Anyway, enough talking. Amrys has posted about today already, and I expect that Jack or Brian probably will too, so I'm going to hand over to some tweets and images to give you a sense of my day. (I've barely had any time to talk to or get to know the Outreach team so ironically reading their posts has been a lovely way to check in with how they're doing.)

Our GitHub repository punch card report tells the whole story of this week – from nothing to huge levels of activity on the app code

I keep looking at the #OWOT commits and clapping my hands excitedly. I am a great. big. dork.
— Mia (@mia_out) August 1, 2013

OH at #owot 'I just had to get the hippo out of my system' (More seriously, so exciting to see the design work that's coming out!)
— Mia (@mia_out) August 1, 2013

OH at #OWOT 'I'm not sure JK Rowling approves of me'. Also, an earlier unrelated small round of applause. Progress is being made.
— Mia (@mia_out) August 1, 2013

#OWOT #owotleaks it turns out our mysterious thing works quite well with song lyrics.
— Mia (@mia_out) August 1, 2013

Halfway through. Day three of OWOT.

Crikey. Day three. Where do I start?

We've made great progress on our mysterious tool. And it has a name! Some cool design motifs are flowing from that, which in turn means we can really push the user experience design issues over the next day and a half (though we've already been making lots of design decisions on the hoof so we can keep dev moving). The Outreach team have also been doing some great communications work, including a Press Release and have lots more in the pipeline. The Dev/Design team did a demo of our work for the Outreach team before dinner – there are lots of little things but the general framework of the tool works as it should – it's amazing how far we've come since lunchtime yesterday.  We still need to do a full deployment (server issues, blah blah), and I'll feel a lot better when we've got that process working and then running smoothly, so that we can keep deploying as we finish major features up to a few hours before launch rather than doing it at the end in a mad panic. I don't know how people managed code before source control – not only does Github manage versions for it, it makes pulling in code from different people so much easier.

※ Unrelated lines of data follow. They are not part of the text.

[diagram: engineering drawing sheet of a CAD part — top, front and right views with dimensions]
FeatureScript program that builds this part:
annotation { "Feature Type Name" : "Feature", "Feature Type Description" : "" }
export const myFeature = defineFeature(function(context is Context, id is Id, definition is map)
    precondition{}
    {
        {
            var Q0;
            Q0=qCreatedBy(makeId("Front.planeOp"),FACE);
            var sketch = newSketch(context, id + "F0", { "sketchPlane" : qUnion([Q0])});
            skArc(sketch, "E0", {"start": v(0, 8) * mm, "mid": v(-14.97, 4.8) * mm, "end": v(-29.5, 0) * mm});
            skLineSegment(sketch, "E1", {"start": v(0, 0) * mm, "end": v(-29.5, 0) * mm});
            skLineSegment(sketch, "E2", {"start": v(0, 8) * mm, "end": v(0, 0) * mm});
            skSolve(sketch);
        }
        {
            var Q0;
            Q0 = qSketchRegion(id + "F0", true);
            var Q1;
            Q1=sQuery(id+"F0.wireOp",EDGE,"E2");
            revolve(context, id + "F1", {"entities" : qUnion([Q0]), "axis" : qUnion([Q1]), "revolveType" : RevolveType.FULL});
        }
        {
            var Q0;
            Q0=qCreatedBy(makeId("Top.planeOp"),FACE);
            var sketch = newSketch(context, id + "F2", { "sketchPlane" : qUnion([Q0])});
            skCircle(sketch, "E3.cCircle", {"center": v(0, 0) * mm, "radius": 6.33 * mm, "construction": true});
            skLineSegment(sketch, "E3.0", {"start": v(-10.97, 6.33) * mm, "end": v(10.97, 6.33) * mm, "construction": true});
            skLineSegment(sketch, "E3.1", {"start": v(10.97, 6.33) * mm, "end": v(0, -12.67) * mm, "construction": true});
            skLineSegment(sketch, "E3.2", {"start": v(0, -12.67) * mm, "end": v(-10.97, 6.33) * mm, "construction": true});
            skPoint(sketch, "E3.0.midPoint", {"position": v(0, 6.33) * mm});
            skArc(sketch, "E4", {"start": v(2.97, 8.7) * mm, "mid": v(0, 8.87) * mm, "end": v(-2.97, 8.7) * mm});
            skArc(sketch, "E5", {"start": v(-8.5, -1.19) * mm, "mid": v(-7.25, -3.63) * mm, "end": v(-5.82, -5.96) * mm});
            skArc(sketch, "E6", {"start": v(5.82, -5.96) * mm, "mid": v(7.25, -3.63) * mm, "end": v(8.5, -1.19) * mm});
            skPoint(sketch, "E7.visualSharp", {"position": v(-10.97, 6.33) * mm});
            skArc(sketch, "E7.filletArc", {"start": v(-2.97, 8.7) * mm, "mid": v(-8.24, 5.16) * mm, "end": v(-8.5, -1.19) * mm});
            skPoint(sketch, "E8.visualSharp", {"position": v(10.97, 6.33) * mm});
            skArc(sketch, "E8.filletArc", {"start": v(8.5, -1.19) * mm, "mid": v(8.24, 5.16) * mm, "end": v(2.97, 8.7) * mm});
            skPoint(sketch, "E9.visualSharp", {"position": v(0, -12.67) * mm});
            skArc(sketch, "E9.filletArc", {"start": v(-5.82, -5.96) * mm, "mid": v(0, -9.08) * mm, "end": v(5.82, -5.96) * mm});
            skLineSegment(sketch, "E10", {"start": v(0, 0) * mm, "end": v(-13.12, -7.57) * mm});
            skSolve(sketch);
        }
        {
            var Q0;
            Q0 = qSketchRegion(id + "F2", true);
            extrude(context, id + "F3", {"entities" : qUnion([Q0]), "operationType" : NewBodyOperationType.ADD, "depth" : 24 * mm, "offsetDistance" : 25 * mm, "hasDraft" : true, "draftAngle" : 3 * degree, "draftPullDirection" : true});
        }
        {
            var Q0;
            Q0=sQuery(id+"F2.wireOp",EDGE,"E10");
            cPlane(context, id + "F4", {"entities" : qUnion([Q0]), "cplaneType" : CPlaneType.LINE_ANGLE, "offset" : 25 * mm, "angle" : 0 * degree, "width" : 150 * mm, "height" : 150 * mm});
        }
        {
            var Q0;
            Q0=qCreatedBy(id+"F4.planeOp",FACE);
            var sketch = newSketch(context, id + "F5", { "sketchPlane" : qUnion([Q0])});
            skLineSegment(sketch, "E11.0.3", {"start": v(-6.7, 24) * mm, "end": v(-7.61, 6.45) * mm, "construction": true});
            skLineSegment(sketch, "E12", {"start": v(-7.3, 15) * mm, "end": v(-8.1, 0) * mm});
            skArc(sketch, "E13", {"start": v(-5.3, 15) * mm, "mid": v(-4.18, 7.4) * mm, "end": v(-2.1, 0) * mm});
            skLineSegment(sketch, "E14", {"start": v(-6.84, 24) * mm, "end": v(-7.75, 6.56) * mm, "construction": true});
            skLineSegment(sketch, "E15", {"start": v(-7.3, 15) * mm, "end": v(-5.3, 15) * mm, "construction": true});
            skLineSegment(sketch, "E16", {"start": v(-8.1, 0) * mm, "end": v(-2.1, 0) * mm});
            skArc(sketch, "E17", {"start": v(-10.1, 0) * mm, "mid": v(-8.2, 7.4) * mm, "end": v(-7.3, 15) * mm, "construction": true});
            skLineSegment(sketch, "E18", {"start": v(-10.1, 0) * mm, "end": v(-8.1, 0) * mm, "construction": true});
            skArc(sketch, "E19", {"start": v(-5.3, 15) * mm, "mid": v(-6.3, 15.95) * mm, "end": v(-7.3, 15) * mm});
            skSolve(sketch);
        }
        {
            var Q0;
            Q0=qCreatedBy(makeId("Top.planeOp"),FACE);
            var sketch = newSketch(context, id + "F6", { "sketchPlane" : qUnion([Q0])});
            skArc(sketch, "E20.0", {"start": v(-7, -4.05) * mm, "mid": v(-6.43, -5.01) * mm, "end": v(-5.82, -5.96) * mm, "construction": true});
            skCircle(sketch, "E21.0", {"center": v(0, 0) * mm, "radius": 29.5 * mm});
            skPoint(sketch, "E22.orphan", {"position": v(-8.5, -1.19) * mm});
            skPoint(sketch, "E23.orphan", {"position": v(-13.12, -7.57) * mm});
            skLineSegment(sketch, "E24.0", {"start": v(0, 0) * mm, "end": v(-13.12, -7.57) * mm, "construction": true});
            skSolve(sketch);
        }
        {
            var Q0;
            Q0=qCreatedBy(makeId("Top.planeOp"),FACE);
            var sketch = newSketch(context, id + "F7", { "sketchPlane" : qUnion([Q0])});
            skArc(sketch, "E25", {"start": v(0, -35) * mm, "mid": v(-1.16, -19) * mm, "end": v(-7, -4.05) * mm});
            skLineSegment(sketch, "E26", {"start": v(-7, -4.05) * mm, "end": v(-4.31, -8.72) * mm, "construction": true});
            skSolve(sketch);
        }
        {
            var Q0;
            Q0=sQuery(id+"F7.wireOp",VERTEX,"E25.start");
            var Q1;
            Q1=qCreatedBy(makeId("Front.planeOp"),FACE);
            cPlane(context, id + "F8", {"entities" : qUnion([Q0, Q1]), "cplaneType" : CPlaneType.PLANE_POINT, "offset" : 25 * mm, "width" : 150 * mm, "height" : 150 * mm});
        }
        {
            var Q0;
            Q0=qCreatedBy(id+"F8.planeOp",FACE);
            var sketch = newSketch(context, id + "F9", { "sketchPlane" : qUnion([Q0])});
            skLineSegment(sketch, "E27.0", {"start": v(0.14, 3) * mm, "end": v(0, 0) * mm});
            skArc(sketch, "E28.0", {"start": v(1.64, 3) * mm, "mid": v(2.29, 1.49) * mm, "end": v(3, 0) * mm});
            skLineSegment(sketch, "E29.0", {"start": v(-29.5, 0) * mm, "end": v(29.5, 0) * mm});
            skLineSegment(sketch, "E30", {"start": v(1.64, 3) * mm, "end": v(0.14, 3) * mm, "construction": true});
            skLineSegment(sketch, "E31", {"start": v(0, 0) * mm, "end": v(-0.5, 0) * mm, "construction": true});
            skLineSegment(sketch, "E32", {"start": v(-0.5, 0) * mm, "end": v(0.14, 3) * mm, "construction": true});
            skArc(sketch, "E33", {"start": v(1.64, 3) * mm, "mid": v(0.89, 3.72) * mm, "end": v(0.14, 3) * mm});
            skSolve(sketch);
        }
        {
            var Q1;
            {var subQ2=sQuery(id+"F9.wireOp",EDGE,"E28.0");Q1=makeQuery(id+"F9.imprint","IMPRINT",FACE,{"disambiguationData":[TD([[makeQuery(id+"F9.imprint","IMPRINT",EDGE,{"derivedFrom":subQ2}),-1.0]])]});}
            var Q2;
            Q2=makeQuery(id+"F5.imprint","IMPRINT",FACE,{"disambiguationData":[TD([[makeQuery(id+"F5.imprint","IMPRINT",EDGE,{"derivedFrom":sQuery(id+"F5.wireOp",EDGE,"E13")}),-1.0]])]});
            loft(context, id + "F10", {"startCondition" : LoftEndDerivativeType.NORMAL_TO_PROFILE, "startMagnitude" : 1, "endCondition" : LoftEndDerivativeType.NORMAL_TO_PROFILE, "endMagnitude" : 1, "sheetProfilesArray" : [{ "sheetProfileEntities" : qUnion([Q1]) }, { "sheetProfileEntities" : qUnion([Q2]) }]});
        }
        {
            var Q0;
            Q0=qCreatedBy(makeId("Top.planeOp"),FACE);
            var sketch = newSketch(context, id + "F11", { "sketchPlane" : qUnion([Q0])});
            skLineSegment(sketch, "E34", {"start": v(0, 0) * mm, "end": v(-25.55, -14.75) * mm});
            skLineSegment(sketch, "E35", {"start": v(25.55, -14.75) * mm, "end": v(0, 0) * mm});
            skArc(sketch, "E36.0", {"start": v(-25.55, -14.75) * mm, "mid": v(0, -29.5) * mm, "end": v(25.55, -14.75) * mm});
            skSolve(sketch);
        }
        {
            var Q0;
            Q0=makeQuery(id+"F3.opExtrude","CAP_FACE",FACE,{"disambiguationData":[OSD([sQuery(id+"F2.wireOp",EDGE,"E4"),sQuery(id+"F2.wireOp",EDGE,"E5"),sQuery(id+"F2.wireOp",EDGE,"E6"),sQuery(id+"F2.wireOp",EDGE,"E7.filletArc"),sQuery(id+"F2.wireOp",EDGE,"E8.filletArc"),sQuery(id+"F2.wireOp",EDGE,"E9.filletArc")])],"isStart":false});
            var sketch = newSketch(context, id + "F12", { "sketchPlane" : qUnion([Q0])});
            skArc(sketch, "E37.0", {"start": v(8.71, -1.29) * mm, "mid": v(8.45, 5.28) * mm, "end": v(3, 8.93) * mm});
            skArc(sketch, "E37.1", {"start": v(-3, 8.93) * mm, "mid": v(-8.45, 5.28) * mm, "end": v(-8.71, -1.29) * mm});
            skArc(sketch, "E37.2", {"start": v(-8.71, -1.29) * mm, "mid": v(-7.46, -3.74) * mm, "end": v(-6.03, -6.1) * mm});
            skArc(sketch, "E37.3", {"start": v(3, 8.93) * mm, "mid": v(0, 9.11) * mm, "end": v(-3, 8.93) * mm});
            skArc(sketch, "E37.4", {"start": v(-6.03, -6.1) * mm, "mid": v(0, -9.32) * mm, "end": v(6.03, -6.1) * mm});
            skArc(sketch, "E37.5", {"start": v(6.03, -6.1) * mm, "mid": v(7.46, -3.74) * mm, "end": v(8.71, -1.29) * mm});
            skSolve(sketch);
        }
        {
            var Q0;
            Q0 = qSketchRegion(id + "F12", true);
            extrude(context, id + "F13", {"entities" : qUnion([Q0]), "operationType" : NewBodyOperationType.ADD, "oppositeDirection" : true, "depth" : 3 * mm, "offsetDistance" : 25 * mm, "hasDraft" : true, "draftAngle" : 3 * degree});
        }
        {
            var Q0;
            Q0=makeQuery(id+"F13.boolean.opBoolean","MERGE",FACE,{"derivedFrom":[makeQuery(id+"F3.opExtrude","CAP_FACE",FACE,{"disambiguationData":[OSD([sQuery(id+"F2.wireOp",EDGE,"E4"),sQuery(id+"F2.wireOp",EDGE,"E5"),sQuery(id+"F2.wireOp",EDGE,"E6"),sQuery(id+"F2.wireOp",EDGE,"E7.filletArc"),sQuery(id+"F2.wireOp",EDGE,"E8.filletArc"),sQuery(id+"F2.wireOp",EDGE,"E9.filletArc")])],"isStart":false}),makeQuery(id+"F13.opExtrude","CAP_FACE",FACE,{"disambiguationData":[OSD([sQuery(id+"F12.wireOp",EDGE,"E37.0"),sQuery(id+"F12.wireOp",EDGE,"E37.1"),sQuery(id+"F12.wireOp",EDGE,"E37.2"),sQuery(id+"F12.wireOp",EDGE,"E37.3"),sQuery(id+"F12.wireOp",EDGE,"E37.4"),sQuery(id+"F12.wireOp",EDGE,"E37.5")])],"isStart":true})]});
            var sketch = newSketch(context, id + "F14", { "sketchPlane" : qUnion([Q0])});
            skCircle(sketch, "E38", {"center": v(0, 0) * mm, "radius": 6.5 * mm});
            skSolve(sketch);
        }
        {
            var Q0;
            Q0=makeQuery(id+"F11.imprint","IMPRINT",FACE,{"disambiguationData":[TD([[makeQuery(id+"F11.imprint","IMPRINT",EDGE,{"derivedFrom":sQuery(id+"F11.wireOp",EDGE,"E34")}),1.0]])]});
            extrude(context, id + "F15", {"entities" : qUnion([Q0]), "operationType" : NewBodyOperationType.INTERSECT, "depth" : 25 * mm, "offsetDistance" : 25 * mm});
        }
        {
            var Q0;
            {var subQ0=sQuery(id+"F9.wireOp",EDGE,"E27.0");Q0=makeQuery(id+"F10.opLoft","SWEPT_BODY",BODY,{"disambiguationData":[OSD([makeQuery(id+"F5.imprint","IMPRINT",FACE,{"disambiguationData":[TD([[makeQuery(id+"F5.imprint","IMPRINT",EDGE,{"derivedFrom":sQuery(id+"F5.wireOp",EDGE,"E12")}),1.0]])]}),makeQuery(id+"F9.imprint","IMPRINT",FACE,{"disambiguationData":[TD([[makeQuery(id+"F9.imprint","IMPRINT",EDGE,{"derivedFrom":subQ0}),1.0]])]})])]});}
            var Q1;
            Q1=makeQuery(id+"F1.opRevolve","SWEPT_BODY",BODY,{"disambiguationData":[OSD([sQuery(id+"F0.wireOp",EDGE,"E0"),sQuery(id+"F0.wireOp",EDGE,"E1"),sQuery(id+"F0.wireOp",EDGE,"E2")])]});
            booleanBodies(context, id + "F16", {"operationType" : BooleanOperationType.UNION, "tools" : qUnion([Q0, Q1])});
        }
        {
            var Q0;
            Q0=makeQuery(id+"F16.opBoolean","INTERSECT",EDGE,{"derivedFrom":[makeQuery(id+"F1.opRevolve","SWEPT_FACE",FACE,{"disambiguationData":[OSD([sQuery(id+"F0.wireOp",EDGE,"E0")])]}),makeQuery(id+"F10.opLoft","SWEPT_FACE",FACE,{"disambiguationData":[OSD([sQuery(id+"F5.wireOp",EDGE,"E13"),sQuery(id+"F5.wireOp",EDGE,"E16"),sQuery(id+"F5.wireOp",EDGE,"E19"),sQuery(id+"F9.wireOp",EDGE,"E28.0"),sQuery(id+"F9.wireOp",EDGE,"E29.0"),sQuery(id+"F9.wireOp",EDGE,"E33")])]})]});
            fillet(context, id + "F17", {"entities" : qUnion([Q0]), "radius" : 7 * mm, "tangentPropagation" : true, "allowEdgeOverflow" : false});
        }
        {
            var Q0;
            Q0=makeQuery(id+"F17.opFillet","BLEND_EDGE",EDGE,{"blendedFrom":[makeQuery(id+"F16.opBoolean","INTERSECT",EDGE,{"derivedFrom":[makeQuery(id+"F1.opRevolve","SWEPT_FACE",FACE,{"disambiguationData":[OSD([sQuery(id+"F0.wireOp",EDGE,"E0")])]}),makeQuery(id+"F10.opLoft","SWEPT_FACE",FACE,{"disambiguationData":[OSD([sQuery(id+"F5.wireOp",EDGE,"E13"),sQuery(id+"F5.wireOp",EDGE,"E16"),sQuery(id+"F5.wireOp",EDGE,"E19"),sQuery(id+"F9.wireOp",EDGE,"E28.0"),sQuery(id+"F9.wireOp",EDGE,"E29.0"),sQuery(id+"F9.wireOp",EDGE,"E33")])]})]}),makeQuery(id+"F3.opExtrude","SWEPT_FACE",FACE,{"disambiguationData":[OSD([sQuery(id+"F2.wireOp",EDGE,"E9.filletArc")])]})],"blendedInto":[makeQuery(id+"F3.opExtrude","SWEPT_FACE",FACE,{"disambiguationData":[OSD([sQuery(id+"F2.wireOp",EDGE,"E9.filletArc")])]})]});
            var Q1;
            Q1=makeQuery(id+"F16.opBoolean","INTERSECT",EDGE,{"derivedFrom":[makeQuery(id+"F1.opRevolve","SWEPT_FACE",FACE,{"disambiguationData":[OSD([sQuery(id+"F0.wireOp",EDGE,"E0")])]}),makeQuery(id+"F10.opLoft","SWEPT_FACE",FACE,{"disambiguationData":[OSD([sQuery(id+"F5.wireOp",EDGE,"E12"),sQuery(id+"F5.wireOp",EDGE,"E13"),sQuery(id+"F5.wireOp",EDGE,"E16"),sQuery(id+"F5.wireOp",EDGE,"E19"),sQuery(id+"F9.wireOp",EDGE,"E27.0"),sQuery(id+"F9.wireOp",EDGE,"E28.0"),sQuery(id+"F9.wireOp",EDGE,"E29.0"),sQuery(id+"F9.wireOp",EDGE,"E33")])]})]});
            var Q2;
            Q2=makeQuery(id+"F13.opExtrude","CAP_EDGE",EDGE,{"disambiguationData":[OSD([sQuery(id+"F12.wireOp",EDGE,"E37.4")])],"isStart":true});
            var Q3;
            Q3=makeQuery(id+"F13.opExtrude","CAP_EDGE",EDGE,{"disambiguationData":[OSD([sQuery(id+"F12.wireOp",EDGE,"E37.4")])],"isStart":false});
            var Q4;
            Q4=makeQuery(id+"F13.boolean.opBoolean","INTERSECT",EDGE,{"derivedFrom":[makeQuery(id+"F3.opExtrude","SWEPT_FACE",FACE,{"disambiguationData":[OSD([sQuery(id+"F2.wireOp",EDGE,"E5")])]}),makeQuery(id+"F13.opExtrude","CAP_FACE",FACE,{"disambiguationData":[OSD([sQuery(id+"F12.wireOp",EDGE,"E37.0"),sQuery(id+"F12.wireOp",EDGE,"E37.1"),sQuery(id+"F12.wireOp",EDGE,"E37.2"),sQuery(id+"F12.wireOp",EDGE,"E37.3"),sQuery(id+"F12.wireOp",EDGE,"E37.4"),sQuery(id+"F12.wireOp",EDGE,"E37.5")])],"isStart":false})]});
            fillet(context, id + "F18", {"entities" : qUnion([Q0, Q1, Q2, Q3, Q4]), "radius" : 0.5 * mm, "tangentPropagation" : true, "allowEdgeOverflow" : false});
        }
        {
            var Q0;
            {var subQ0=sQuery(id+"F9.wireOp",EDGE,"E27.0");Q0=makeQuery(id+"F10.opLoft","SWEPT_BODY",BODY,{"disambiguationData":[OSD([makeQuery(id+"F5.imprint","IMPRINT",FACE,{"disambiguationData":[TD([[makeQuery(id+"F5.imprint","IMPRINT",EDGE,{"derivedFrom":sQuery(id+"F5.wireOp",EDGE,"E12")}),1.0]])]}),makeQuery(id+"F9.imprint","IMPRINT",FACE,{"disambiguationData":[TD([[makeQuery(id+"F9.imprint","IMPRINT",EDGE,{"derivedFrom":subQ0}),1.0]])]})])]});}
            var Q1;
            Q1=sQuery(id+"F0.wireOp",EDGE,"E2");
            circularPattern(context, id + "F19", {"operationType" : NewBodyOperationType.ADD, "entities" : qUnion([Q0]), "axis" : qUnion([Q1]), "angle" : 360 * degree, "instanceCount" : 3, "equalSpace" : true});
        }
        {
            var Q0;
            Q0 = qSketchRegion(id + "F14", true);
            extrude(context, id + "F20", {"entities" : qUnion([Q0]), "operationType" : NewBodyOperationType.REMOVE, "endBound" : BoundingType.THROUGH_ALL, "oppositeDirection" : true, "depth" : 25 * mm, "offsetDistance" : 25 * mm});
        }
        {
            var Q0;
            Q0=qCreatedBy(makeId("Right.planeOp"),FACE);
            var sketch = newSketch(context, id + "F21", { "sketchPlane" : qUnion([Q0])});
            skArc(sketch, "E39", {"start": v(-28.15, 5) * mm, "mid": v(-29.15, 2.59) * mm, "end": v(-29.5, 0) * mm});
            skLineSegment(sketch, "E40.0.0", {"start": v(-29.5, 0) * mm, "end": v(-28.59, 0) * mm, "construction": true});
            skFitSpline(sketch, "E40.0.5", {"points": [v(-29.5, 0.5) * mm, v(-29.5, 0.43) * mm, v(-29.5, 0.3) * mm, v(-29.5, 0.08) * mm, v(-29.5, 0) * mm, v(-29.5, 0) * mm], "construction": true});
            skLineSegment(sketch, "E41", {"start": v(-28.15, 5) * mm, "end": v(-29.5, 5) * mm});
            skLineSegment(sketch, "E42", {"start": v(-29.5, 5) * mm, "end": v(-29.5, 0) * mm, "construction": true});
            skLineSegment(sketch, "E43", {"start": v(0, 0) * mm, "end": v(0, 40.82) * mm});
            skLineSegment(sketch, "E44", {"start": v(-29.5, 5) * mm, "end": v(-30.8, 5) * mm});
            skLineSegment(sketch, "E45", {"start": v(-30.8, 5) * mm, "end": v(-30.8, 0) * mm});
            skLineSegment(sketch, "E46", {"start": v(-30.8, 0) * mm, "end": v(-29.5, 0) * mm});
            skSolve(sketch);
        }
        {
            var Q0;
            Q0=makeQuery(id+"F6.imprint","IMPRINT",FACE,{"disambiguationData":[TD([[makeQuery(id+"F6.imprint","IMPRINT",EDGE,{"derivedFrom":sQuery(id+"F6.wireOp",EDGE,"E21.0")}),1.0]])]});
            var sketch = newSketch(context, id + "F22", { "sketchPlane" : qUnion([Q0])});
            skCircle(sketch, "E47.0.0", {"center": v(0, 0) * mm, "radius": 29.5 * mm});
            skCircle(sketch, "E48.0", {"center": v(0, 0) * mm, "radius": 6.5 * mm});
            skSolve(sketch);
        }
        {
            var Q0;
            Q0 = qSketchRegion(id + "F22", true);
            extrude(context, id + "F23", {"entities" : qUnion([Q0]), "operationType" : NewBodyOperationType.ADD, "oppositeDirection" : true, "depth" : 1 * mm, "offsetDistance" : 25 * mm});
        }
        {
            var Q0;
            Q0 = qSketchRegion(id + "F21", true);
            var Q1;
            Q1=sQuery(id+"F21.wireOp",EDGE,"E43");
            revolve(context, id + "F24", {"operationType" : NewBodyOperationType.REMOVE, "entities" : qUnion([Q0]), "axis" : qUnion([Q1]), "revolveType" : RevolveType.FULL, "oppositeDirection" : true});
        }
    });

There's lots to tackle on many different fronts, and it may still end up in a mad rush at the end, but right now, the Dev/Design team is humming along. I've been so impressed with the way people have coped with some pretty intense requirements for working with unfamiliar languages or frameworks, and with high levels of uncertainty in a chaotic environment.  I'm trying to keep track of things in Github (with Meghan and Brian as brilliant 'got my back' PMs) and keep the key current tasks on a whiteboard so that people know exactly what they need to be getting done at any time. Now that the Outreach team have worked through the key descriptive texts, name and tagline we'll need to coordinate content production – particularly documentation, microcopy to guide people through the process – really closely, which will probably get tricky as time is short and our tasks are many, but given the people gathered together for OWOT, I have faith that we'll make it work.


Things I have learnt today: despite two years working on a PhD in digital humanities/digital history, I still have a brain full of technical stuff – it's a relief to realise it hasn't atrophied through lack of use. I've also realised how much the work I've done designing workshops and teaching since starting my PhD have fed into how I work with teams, though it's hard right now to quantify exactly *how*. Finally, it's re-affirmed just how much I like making things – but also that it's important to make those things in the company of people who are scholarly (or at least thoughtful) about subjects beyond tech and inter-disciplinary, and ideally to make things that engage the public as well as researchers. As the end of my PhD approaches, it's been really useful to step back into this world for a week, and I'll definitely draw on it when figuring out what to do after the PhD. If someone could just start a CHNM in the UK, I'd be very happy.

I still can't tell you what we're making, but I *can* tell you that one of these photos in this post contains a clue (and they all definitely have nothing to do with mild lightheadedness at the end of a long day).